[Opening STORED DATA section]
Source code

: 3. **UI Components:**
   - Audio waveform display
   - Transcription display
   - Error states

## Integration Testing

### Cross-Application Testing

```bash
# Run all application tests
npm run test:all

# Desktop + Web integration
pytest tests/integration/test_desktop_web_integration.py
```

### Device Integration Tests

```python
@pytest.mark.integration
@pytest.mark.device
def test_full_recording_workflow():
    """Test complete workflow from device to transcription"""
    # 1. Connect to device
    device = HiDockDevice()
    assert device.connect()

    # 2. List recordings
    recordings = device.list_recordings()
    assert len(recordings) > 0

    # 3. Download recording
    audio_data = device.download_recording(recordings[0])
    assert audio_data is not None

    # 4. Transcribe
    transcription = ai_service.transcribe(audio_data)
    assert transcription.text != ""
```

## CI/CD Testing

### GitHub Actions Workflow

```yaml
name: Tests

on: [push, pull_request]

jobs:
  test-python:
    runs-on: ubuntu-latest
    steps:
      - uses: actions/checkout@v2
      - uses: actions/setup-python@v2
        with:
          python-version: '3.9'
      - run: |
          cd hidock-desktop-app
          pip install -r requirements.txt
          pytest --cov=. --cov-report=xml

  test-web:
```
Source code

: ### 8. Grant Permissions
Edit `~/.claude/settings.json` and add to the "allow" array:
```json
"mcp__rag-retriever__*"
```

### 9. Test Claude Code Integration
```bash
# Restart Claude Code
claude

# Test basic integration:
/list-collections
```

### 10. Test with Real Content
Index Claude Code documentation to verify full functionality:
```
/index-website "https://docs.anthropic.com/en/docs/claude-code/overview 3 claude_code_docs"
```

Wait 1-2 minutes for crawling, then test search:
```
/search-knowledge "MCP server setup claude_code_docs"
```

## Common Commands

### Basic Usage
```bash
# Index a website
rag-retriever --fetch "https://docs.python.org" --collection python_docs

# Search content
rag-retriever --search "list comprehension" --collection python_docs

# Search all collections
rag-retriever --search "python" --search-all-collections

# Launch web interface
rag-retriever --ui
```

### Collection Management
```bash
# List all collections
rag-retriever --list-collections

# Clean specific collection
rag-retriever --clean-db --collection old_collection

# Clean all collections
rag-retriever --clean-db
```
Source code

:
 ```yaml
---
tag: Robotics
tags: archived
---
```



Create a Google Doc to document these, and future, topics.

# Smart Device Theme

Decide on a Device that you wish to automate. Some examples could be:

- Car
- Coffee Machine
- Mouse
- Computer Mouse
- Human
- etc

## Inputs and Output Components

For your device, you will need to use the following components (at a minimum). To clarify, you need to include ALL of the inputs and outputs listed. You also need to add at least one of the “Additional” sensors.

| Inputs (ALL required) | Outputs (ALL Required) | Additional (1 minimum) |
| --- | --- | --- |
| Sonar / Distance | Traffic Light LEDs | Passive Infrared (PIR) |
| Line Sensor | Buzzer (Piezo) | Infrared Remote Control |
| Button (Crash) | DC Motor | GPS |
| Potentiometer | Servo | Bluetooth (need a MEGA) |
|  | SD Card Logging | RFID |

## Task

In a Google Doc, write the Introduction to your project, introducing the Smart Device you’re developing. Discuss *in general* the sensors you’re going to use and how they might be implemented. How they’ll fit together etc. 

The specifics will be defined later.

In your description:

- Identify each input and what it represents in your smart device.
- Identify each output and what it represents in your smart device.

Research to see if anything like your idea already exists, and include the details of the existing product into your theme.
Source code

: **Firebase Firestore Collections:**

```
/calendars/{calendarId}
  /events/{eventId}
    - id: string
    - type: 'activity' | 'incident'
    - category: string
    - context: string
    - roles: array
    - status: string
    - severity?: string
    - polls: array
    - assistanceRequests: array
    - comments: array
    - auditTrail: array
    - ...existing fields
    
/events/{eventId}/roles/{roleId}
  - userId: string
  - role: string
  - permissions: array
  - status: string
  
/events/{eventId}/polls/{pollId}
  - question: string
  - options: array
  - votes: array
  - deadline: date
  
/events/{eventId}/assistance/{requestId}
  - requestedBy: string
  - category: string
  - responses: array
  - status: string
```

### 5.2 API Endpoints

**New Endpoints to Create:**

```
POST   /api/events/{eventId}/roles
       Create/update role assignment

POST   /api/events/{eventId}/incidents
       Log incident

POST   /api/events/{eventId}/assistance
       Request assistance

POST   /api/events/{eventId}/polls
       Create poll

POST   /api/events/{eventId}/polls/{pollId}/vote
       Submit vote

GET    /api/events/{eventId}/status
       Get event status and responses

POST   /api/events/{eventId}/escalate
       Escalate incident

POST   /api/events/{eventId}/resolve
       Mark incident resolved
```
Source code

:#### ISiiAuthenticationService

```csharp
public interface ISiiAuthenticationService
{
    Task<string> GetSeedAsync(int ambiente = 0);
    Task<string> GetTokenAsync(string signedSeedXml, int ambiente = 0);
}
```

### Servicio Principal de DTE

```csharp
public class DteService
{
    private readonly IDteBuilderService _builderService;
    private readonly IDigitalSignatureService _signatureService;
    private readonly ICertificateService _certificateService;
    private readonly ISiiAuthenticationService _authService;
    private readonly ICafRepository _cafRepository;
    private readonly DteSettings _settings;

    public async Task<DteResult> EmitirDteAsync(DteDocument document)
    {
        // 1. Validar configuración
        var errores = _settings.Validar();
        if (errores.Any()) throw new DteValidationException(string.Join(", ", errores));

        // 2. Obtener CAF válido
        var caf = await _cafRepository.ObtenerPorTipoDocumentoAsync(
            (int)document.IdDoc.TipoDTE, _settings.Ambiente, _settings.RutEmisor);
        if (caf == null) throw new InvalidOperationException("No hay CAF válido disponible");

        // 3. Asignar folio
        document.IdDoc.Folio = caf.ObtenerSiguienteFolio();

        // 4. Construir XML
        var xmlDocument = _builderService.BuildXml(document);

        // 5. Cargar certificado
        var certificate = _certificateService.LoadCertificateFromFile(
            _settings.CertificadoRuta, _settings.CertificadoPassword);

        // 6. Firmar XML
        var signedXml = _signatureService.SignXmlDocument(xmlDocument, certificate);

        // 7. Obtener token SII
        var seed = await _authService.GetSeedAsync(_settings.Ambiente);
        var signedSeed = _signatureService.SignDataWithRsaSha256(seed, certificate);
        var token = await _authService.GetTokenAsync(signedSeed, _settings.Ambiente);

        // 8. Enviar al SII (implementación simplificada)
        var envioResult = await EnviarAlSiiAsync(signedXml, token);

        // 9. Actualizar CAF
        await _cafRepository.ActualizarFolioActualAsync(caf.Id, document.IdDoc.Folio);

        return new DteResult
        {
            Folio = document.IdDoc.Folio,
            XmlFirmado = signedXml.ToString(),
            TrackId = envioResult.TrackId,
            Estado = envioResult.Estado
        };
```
[Closing STORED DATA section]
TASK
Line by line, copy the data above.

YOUR SOLUTION
Source code

: 3. **UI Components:**
   - Audio waveform display
   - Transcription display
   - Error states

## Integration Testing

### Cross-Application Testing

```bash
# Run all application tests
npm run test:all

# Desktop + Web integration
pytest tests/integration/test_desktop_web_integration.py
```

### Device Integration Tests

```python
@pytest.mark.integration
@pytest.mark.device
def test_full_recording_workflow():
    """Test complete workflow from device to transcription"""
    # 1. Connect to device
    device = HiDockDevice()
    assert device.connect()

    # 2. List recordings
    recordings = device.list_recordings()
    assert len(recordings) > 0

    # 3. Download recording
    audio_data = device.download_recording(recordings[0])
    assert audio_data is not None

    # 4. Transcribe
    transcription = ai_service.transcribe(audio_data)
    assert transcription.text != ""
```

## CI/CD Testing

### GitHub Actions Workflow

```yaml
name: Tests

on: [push, pull_request]

jobs:
  test-python:
    runs-on: ubuntu-latest
    steps:
      - uses: actions/checkout@v2
      - uses: actions/setup-python@v2
        with:
          python-version: '3.9'
      - run: |
          cd hidock-desktop-app
          pip install -r requirements.txt
          pytest --cov=. --cov-report=xml

  test-web:
```
Source code

: ### 8. Grant Permissions
Edit `~/.claude/settings.json` and add to the "allow" array:
```json
"mcp__rag-retriever__*"
```

### 9. Test Claude Code Integration
```bash
# Restart Claude Code
claude

# Test basic integration:
/list-collections
```

### 10. Test with Real Content
Index Claude Code documentation to verify full functionality:
```
/index-website "https://docs.anthropic.com/en/docs/claude-code/overview 3 claude_code_docs"
```

Wait 1-2 minutes for crawling, then test search:
```
/search-knowledge "MCP server setup claude_code_docs"
```

## Common Commands

### Basic Usage
```bash
# Index a website
rag-retriever --fetch "https://docs.python.org" --collection python_docs

# Search content
rag-retriever --search "list comprehension" --collection python_docs

# Search all collections
rag-retriever --search "python" --search-all-collections

# Launch web interface
rag-retriever --ui
```

### Collection Management
```bash
# List all collections
rag-retriever --list-collections

# Clean specific collection
rag-retriever --clean-db --collection old_collection

# Clean all collections
rag-retriever --clean-db
```
Source code

:
 ```yaml
---
tag: Robotics
tags: archived
---
```



Create a Google Doc to document these, and future, topics.

# Smart Device Theme

Decide on a Device that you wish to automate. Some examples could be:

- Car
- Coffee Machine
- Mouse
- Computer Mouse
- Human
- etc

## Inputs and Output Components

For your device, you will need to use the following components (at a minimum). To clarify, you need to include ALL of the inputs and outputs listed. You also need to add at least one of the “Additional” sensors.

| Inputs (ALL required) | Outputs (ALL Required) | Additional (1 minimum) |
| --- | --- | --- |
| Sonar / Distance | Traffic Light LEDs | Passive Infrared (PIR) |
| Line Sensor | Buzzer (Piezo) | Infrared Remote Control |
| Button (Crash) | DC Motor | GPS |
| Potentiometer | Servo | Bluetooth (need a MEGA) |
|  | SD Card Logging | RFID |

## Task

In a Google Doc, write the Introduction to your project, introducing the Smart Device you’re developing. Discuss *in general* the sensors you’re going to use and how they might be implemented. How they’ll fit together etc. 

The specifics will be defined later.

In your description:

- Identify each input and what it represents in your smart device.
- Identify each output and what it represents in your smart device.

Research to see if anything like your idea already exists, and include the details of the existing product into your theme.
Source code

: **Firebase Firestore Collections:**

```
/calendars/{calendarId}
  /events/{eventId}
    - id: string
    - type: 'activity' | 'incident'
    - category: string
    - context: string
    - roles: array
    - status: string
    - severity?: string
    - polls: array
    - assistanceRequests: array
    - comments: array
    - auditTrail: array
    - ...existing fields
    
/events/{eventId}/roles/{roleId}
  - userId: string
  - role: string
  - permissions: array
  - status: string
  
/events/{eventId}/polls/{pollId}
  - question: string
  - options: array
  - votes: array
  - deadline: date
  
/events/{eventId}/assistance/{requestId}
  - requestedBy: string
  - category: string
  - responses: array
  - status: string
```

### 5.2 API Endpoints

**New Endpoints to Create:**

```
POST   /api/events/{eventId}/roles
       Create/update role assignment

POST   /api/events/{eventId}/incidents
       Log incident

POST   /api/events/{eventId}/assistance
       Request assistance

POST   /api/events/{eventId}/polls
       Create poll

POST   /api/events/{eventId}/polls/{pollId}/vote
       Submit vote

GET    /api/events/{eventId}/status
       Get event status and responses

POST   /api/events/{eventId}/escalate
       Escalate incident

POST   /api/events/{eventId}/resolve
       Mark incident resolved
```
Source code

:#### ISiiAuthenticationService

```csharp
public interface ISiiAuthenticationService
{
    Task<string> GetSeedAsync(int ambiente = 0);
    Task<string> GetTokenAsync(string signedSeedXml, int ambiente = 0);
}
```

### Servicio Principal de DTE

```csharp
public class DteService
{
    private readonly IDteBuilderService _builderService;
    private readonly IDigitalSignatureService _signatureService;
    private readonly ICertificateService _certificateService;
    private readonly ISiiAuthenticationService _authService;
    private readonly ICafRepository _cafRepository;
    private readonly DteSettings _settings;

    public async Task<DteResult> EmitirDteAsync(DteDocument document)
    {
        // 1. Validar configuración
        var errores = _settings.Validar();
        if (errores.Any()) throw new DteValidationException(string.Join(", ", errores));

        // 2. Obtener CAF válido
        var caf = await _cafRepository.ObtenerPorTipoDocumentoAsync(
            (int)document.IdDoc.TipoDTE, _settings.Ambiente, _settings.RutEmisor);
        if (caf == null) throw new InvalidOperationException("No hay CAF válido disponible");

        // 3. Asignar folio
        document.IdDoc.Folio = caf.ObtenerSiguienteFolio();

        // 4. Construir XML
        var xmlDocument = _builderService.BuildXml(document);

        // 5. Cargar certificado
        var certificate = _certificateService.LoadCertificateFromFile(
            _settings.CertificadoRuta, _settings.CertificadoPassword);

        // 6. Firmar XML
        var signedXml = _signatureService.SignXmlDocument(xmlDocument, certificate);

        // 7. Obtener token SII
        var seed = await _authService.GetSeedAsync(_settings.Ambiente);
        var signedSeed = _signatureService.SignDataWithRsaSha256(seed, certificate);
        var token = await _authService.GetTokenAsync(signedSeed, _settings.Ambiente);

        // 8. Enviar al SII (implementación simplificada)
        var envioResult = await EnviarAlSiiAsync(signedXml, token);

        // 9. Actualizar CAF
        await _cafRepository.ActualizarFolioActualAsync(caf.Id, document.IdDoc.Folio);

        return new DteResult
        {
            Folio = document.IdDoc.Folio,
            XmlFirmado = signedXml.ToString(),
            TrackId = envioResult.TrackId,
            Estado = envioResult.Estado
        };
```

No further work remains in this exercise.